Novo Banco downplays Deloitte recommendations
The CEO of Novo Banco, António Ramalho, has downplayed the recommendations made by independent auditor Deloitte into the banks finances, non-performing loans and allegedly pre-market value property sales.
In a TV interview on state channel RTP1, the man who was offered the biggest poisoned chalice in Portuguese banking history, said that the recommendations left by Deloitte into its audit of management practices at Novo Banco’s forerunner, Banco Espírito Santo (between 2000 and 2014) and Novo Banco (2014-2018) were “small alterations” that the Portuguese financial institution will implement.
He also made his intention clear to stay the course at the bank which has become somewhat a national obsession in the Portuguese media and a source of reactive controversy on social media networks for the past two years.
A household name and probably now the most famous and photographed banker over the past five years, António Ramalho says he wants to stay beyond the end of his term to fulfil what he had started out to do — return the bank to profitability, clear its toxic legacy debts and prepare it for eventual sale on the open market to a private bank of which there have been several interested parties over the past few years, but not at the price that the Government wants.
On national TV he said he had absolutely nothing to hide from Portuguese tax payers. “We have not forgotten that we are here to put out this fire, but we also know that it was arson,” sad the Novo Banco CEO at a press conference on Wednesday after the presentation of the special audit by Deloitte.
António Ramalho ends his term at the end of this year, but says he is available to stay beyond the end of his term.
“Naturally, we would remain until the bank’s restructuring is complete and the bank is back in profit, which we intend to see in 2021 given that this was the plan agreed with the Portuguese State and the European Commission,” said Ramalho.

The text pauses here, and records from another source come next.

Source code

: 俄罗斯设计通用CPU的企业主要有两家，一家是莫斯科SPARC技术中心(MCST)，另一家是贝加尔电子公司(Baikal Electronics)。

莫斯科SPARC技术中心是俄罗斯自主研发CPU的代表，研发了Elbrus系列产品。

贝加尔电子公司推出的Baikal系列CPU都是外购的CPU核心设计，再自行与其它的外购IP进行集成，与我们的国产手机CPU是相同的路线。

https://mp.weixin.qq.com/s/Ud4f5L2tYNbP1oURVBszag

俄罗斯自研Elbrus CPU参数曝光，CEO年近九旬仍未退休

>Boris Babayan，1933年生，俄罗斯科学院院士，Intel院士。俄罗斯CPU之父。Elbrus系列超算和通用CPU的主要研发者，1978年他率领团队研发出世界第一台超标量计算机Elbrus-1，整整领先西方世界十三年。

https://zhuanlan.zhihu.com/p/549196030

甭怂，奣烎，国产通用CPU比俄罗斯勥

The banker added, “Strict compliance with the specific plan is one of this administration’s objectives,” he stressed.
The European Commission wants the bank’s balance sheet cleared of NPLs and toxic assets by the end of this year, so that the bank can be viable in 2021.
It will be a tall order, as according to ECO, Novo Banco has around €5.5Bn in bad loans with 43 big debtors by the end of 2019 and that was seven more than the bank had reported at the end of 2018 and all of these big debtors hark back to BES days.
“When I arrived on August 22, 2016, a capital injection of €750 million euros was expected eight days later, at that time the only decision I made was that I was here to stay. I think that a bank which had two presidents in a short period of time, and that had to undergo such a deep and difficult restructuring, needed a president to stay the course. The bank’s 4.500 employees needed this,” said António Ramalho at the Wednesday press conference.
At the end of June, Novo Banco reported accumulated losses of €5.5,3Bn and may call on money from the contingent capitalisation mechanism because of losses in 2020.
The bank is currently preparing to offload the Nata III portfolio which is the last tranche of toxic assets covered by the contingent capital mechanism. The sale will be accompanied by the Resolution Fund, as will all the other toxic assets covered by the CCM.
The CCM has a maximum amount of €3.89Bn of which around €912 million is still available for use.
Novo Banco is 75% owned by Lone Star and 25% owned by the Resolution Fund.